Other cultures, like the Perts, have sometimes colonized parts of Targonia but the continent is so large that Targonians usually just fade to the background in that area and let the natural inhabitants of bugs and carnivorous plants create such a hostile environment that the foreigners decide it’s not worth it and leave of their own accord.
The Aimians were the original inhabitants of Tolance and Ulbere. The Aimians suffered greatly at the hands of the Trevens from the east, the Orshavans from the north, the orcs and Manti from the south, and the Larktans from the northwest. Ultimately they forged an agreement with the Atars, who sold to them the land now known as Aimill. Today when people think of Aimians they think of Aimill but there remains a large population of Aimians, by custom if not by law, in the kingdom of Larkt. The Aimians here enjoy some degree of self-governance from their cultural capital of Tours.

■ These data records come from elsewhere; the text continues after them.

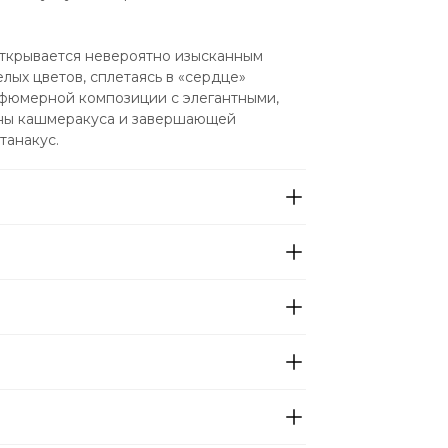
открывается невероятно изысканным 
ых цветов, сплетаясь в «сердце» 
фюмерной композиции с элегантными, 
ны кашмеракуса и завершающей 
танакус.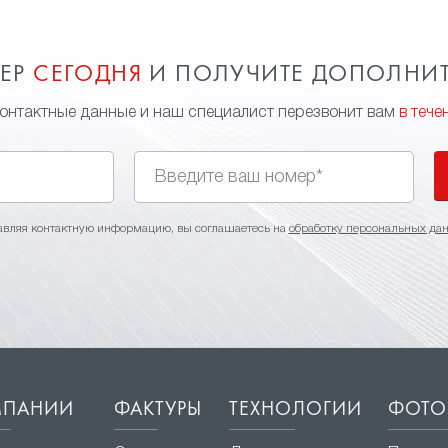
МЕР
СЕГОДНЯ
И ПОЛУЧИТЕ ДОПОЛНИ
контактные данные и наш специалист перезвонит вам
в тече
авляя контактную информацию, вы соглашаетесь на
обработку персональных да
МПАНИИ
ФАКТУРЫ
ТЕХНОЛОГИИ
ФОТО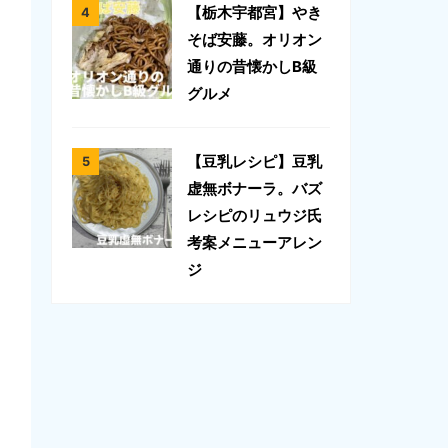
【栃木宇都宮】やき
そば安藤。オリオン
通りの昔懐かしB級
グルメ
【豆乳レシピ】豆乳
虚無ボナーラ。バズ
レシピのリュウジ氏
考案メニューアレン
ジ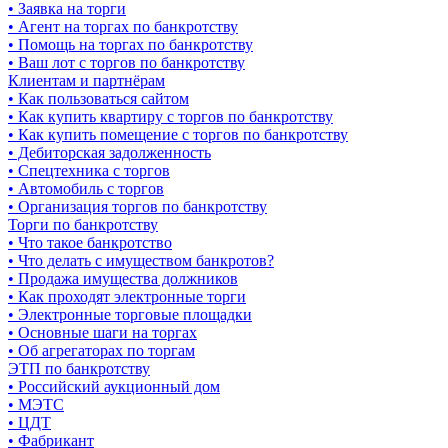
• Заявка на торги
• Агент на торгах по банкротству
• Помощь на торгах по банкротству
• Ваш лот с торгов по банкротству
Клиентам и партнёрам
• Как пользоваться сайтом
• Как купить квартиру с торгов по банкротству
• Как купить помещение с торгов по банкротству
• Дебиторская задолженность
• Спецтехника с торгов
• Автомобиль с торгов
• Организация торгов по банкротству
Торги по банкротству
• Что такое банкротство
• Что делать с имуществом банкротов?
• Продажа имущества должников
• Как проходят электронные торги
• Электронные торговые площадки
• Основные шаги на торгах
• Об агрегаторах по торгам
ЭТП по банкротству
• Российский аукционный дом
• МЭТС
• ЦДТ
• Фабрикант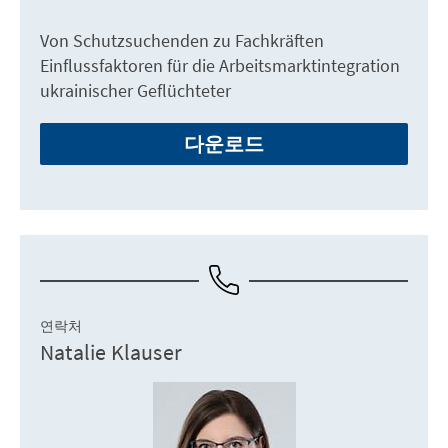
Von Schutzsuchenden zu Fachkräften
Einflussfaktoren für die Arbeitsmarktintegration
ukrainischer Geflüchteter
다운로드
연락처
Natalie Klauser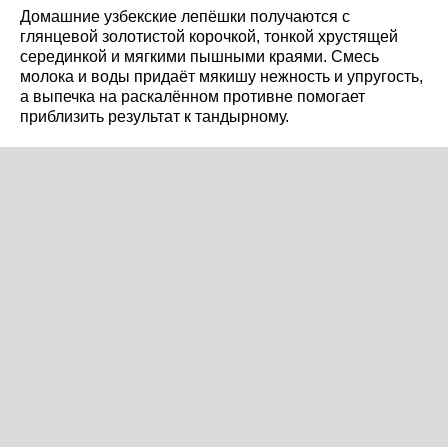
Домашние узбекские лепёшки получаются с
глянцевой золотистой корочкой, тонкой хрустящей
серединкой и мягкими пышными краями. Смесь
молока и воды придаёт мякишу нежность и упругость,
а выпечка на раскалённом противне помогает
приблизить результат к тандырному.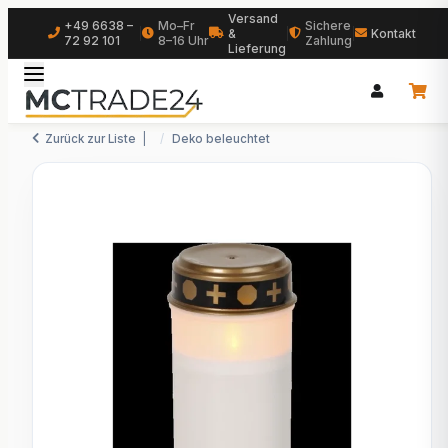
Versand
+49 6638 –
Mo–Fr
Sichere
|
&
|
|
Kontakt
72 92 101
8–16 Uhr
Zahlung
Lieferung
Zurück zur Liste
Deko beleuchtet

The Larktans emerged as the most prominent human culture in the region upriver from the Manti after numerous wars with the Orshavans to the east and the Aimians to the south.
Before the Trevens, the Larktans, and the Manti ascended to their current glory the Lats were the dominant faction throughout the eastern portion of the Kordavan Empire. The lands of Larkt, Ulbere, Orshava, Mantis, Tolance, and Volanda were all under Lat control at one time or another.
Somacian culture is an amalgam of all the Hollywood stereotypes of Arabian culture. Sheiks, harems, scimitars, camels, viziers, and, of course, djinns and efreets. Somacians are knowns for their skill at horseback and the use of bolas.
While the humans won the fight for supremacy the orcs are definitely not out of the picture. There are numerous orc cultures that dot the face of Chadlea, from small warbands up to significant orc nations. [Needs work]
[Still to do: Elves, Agitars, Roden, Spiders]
The Kordavan Empire
Once Kordaava became emperor of the known world he established clearly-defined borders for all the various kingdoms of the Empire. Most dramatically, many kingdoms that had colonized areas outside their homelands saw those colonies turned over to local jurisdictions.
Most heavily impacted was the Kingdom of Perrin who held significant colonies in Estone, Port Facility, and Targonia. Now, the Perts only rule Perrin and a number of islands.